Work instructions: Look through the entries below and report every line that has "scale".

---------------

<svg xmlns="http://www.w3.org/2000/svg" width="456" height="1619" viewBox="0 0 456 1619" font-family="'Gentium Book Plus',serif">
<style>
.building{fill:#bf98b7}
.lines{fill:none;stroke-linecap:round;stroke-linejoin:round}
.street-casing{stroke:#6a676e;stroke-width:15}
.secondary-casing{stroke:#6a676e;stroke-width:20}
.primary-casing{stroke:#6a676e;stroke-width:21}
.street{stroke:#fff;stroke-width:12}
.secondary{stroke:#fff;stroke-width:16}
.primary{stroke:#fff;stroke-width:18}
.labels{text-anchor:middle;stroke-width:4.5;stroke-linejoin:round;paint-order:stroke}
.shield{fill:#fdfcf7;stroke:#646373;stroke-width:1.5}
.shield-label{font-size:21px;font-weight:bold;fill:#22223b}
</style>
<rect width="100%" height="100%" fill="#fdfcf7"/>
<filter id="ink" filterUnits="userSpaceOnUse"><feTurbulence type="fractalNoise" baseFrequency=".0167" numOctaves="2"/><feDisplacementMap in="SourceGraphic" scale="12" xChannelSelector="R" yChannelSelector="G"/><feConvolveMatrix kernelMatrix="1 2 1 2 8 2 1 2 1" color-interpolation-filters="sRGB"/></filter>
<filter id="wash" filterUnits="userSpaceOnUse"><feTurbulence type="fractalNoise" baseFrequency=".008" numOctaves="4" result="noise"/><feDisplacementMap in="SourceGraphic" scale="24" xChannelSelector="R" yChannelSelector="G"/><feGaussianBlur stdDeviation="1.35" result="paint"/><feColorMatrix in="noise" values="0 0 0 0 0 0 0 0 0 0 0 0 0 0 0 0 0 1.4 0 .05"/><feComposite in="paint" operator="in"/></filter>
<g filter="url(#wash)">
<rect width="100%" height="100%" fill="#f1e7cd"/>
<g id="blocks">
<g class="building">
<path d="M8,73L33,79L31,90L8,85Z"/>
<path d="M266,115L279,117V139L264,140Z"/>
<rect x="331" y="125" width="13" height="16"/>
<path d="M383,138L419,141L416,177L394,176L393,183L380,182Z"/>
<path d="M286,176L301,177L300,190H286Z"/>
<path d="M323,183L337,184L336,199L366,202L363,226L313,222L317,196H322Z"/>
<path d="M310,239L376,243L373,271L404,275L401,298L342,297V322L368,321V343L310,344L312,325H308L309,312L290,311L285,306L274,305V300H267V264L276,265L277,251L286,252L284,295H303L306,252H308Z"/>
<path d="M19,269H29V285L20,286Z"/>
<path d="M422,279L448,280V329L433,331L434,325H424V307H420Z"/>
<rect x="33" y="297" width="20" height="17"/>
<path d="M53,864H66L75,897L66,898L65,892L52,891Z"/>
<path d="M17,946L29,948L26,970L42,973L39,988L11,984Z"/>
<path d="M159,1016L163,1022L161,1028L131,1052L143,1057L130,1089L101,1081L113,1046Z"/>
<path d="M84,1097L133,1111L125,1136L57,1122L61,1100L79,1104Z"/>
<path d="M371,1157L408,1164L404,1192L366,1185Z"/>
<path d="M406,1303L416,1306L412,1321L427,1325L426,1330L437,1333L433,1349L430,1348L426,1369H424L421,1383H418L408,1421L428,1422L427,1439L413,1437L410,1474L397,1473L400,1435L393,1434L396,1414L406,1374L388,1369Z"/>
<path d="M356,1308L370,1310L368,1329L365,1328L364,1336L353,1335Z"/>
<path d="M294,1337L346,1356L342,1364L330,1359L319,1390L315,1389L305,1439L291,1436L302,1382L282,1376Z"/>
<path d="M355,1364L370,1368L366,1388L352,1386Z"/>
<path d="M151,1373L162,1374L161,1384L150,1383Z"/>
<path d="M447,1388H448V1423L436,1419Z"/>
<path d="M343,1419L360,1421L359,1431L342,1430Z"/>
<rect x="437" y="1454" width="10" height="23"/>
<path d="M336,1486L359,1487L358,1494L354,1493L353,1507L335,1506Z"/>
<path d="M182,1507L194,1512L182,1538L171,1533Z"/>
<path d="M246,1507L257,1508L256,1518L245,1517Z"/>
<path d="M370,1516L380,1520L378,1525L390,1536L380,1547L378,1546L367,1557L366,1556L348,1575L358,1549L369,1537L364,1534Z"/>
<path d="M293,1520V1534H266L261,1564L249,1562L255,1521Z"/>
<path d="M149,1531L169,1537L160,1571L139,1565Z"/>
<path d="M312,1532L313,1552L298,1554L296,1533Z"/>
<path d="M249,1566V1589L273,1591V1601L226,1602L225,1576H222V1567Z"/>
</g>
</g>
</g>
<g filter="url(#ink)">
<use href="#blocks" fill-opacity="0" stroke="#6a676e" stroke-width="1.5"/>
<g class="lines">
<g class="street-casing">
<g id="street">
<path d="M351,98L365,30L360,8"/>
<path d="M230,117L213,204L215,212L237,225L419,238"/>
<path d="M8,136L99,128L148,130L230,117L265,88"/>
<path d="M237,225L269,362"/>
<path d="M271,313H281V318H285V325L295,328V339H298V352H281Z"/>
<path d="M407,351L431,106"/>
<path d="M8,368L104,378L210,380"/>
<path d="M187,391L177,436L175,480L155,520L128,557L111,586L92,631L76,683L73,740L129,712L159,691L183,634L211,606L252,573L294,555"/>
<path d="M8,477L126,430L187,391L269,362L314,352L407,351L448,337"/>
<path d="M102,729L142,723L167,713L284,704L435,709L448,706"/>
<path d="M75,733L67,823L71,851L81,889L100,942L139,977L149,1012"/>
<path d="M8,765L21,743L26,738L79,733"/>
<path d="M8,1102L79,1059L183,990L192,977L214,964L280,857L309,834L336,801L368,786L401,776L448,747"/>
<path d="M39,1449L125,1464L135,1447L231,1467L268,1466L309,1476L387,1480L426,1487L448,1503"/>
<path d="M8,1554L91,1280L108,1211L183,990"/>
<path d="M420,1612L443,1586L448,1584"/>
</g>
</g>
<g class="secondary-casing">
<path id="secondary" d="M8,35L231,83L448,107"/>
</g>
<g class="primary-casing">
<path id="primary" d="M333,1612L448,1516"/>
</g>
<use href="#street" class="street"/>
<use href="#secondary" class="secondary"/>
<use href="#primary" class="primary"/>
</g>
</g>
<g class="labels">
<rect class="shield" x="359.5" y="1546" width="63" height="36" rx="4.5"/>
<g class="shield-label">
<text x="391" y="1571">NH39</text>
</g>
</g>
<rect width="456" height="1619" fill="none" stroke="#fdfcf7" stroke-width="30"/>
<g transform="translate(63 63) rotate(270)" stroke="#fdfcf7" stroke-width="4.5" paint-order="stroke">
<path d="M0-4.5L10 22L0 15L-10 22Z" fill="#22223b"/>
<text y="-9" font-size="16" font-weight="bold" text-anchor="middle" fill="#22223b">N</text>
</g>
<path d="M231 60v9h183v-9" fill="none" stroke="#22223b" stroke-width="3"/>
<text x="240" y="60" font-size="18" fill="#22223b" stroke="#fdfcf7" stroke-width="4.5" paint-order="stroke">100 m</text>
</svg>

---------------

The answer:
<filter id="ink" filterUnits="userSpaceOnUse"><feTurbulence type="fractalNoise" baseFrequency=".0167" numOctaves="2"/><feDisplacementMap in="SourceGraphic" scale="12" xChannelSelector="R" yChannelSelector="G"/><feConvolveMatrix kernelMatrix="1 2 1 2 8 2 1 2 1" color-interpolation-filters="sRGB"/></filter>
<filter id="wash" filterUnits="userSpaceOnUse"><feTurbulence type="fractalNoise" baseFrequency=".008" numOctaves="4" result="noise"/><feDisplacementMap in="SourceGraphic" scale="24" xChannelSelector="R" yChannelSelector="G"/><feGaussianBlur stdDeviation="1.35" result="paint"/><feColorMatrix in="noise" values="0 0 0 0 0 0 0 0 0 0 0 0 0 0 0 0 0 1.4 0 .05"/><feComposite in="paint" operator="in"/></filter>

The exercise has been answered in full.